__Task goal__:
Rewrite each of the entries below as a Markdown table with the columns Row and Line, giving every nonblank line of source text its own numbered row. Leave out blank lines and the pictures.

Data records
* * * *

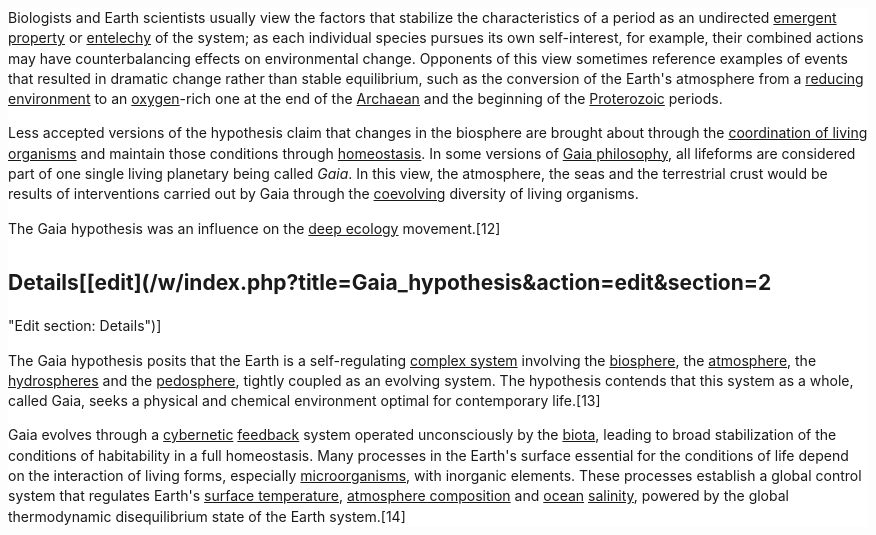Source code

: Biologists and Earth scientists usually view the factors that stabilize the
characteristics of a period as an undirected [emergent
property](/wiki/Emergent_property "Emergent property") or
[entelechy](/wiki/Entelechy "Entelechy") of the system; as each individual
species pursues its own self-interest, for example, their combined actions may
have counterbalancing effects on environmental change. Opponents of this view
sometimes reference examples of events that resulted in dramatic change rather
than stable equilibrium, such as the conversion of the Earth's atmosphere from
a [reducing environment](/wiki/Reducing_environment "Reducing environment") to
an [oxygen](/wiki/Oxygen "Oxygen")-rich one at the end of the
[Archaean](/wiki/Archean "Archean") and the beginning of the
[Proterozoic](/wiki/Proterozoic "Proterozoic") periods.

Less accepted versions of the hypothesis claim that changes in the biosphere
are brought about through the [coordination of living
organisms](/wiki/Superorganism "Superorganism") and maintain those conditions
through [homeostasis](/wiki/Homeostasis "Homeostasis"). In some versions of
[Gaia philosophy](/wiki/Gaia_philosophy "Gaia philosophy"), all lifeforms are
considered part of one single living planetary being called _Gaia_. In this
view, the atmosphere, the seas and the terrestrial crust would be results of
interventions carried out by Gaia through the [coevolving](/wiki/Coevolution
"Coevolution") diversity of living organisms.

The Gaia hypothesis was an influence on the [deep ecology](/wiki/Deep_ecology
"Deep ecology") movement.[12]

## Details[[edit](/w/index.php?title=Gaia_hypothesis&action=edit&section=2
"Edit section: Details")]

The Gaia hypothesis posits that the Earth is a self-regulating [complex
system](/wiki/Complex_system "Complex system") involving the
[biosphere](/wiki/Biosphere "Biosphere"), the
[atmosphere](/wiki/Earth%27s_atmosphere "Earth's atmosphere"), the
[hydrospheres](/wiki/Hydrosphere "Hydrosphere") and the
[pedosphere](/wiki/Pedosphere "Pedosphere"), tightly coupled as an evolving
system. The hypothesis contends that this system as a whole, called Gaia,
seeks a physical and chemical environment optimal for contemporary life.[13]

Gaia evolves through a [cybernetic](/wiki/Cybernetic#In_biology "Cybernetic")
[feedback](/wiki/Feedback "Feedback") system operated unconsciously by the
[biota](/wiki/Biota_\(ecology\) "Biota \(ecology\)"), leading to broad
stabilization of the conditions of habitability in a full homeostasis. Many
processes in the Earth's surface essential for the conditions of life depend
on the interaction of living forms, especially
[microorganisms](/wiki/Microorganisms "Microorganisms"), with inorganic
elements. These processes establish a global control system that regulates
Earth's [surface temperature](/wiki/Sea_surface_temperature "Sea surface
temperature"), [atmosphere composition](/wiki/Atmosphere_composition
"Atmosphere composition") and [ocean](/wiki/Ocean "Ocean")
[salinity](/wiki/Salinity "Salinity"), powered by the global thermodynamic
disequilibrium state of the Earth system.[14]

* * * *

__Task response__:
| Row | Line |
|---|---|
| 1 | Source code |
| 2 | : Biologists and Earth scientists usually view the factors that stabilize the |
| 3 | characteristics of a period as an undirected [emergent |
| 4 | property](/wiki/Emergent_property "Emergent property") or |
| 5 | [entelechy](/wiki/Entelechy "Entelechy") of the system; as each individual |
| 6 | species pursues its own self-interest, for example, their combined actions may |
| 7 | have counterbalancing effects on environmental change. Opponents of this view |
| 8 | sometimes reference examples of events that resulted in dramatic change rather |
| 9 | than stable equilibrium, such as the conversion of the Earth's atmosphere from |
| 10 | a [reducing environment](/wiki/Reducing_environment "Reducing environment") to |
| 11 | an [oxygen](/wiki/Oxygen "Oxygen")-rich one at the end of the |
| 12 | [Archaean](/wiki/Archean "Archean") and the beginning of the |
| 13 | [Proterozoic](/wiki/Proterozoic "Proterozoic") periods. |
| 14 | Less accepted versions of the hypothesis claim that changes in the biosphere |
| 15 | are brought about through the [coordination of living |
| 16 | organisms](/wiki/Superorganism "Superorganism") and maintain those conditions |
| 17 | through [homeostasis](/wiki/Homeostasis "Homeostasis"). In some versions of |
| 18 | [Gaia philosophy](/wiki/Gaia_philosophy "Gaia philosophy"), all lifeforms are |
| 19 | considered part of one single living planetary being called _Gaia_. In this |
| 20 | view, the atmosphere, the seas and the terrestrial crust would be results of |
| 21 | interventions carried out by Gaia through the [coevolving](/wiki/Coevolution |
| 22 | "Coevolution") diversity of living organisms. |
| 23 | The Gaia hypothesis was an influence on the [deep ecology](/wiki/Deep_ecology |
| 24 | "Deep ecology") movement.[12] |
| 25 | ## Details[[edit](/w/index.php?title=Gaia_hypothesis&action=edit&section=2 |
| 26 | "Edit section: Details")] |
| 27 | The Gaia hypothesis posits that the Earth is a self-regulating [complex |
| 28 | system](/wiki/Complex_system "Complex system") involving the |
| 29 | [biosphere](/wiki/Biosphere "Biosphere"), the |
| 30 | [atmosphere](/wiki/Earth%27s_atmosphere "Earth's atmosphere"), the |
| 31 | [hydrospheres](/wiki/Hydrosphere "Hydrosphere") and the |
| 32 | [pedosphere](/wiki/Pedosphere "Pedosphere"), tightly coupled as an evolving |
| 33 | system. The hypothesis contends that this system as a whole, called Gaia, |
| 34 | seeks a physical and chemical environment optimal for contemporary life.[13] |
| 35 | Gaia evolves through a [cybernetic](/wiki/Cybernetic#In_biology "Cybernetic") |
| 36 | [feedback](/wiki/Feedback "Feedback") system operated unconsciously by the |
| 37 | [biota](/wiki/Biota_\(ecology\) "Biota \(ecology\)"), leading to broad |
| 38 | stabilization of the conditions of habitability in a full homeostasis. Many |
| 39 | processes in the Earth's surface essential for the conditions of life depend |
| 40 | on the interaction of living forms, especially |
| 41 | [microorganisms](/wiki/Microorganisms "Microorganisms"), with inorganic |
| 42 | elements. These processes establish a global control system that regulates |
| 43 | Earth's [surface temperature](/wiki/Sea_surface_temperature "Sea surface |
| 44 | temperature"), [atmosphere composition](/wiki/Atmosphere_composition |
| 45 | "Atmosphere composition") and [ocean](/wiki/Ocean "Ocean") |
| 46 | [salinity](/wiki/Salinity "Salinity"), powered by the global thermodynamic |
| 47 | disequilibrium state of the Earth system.[14] |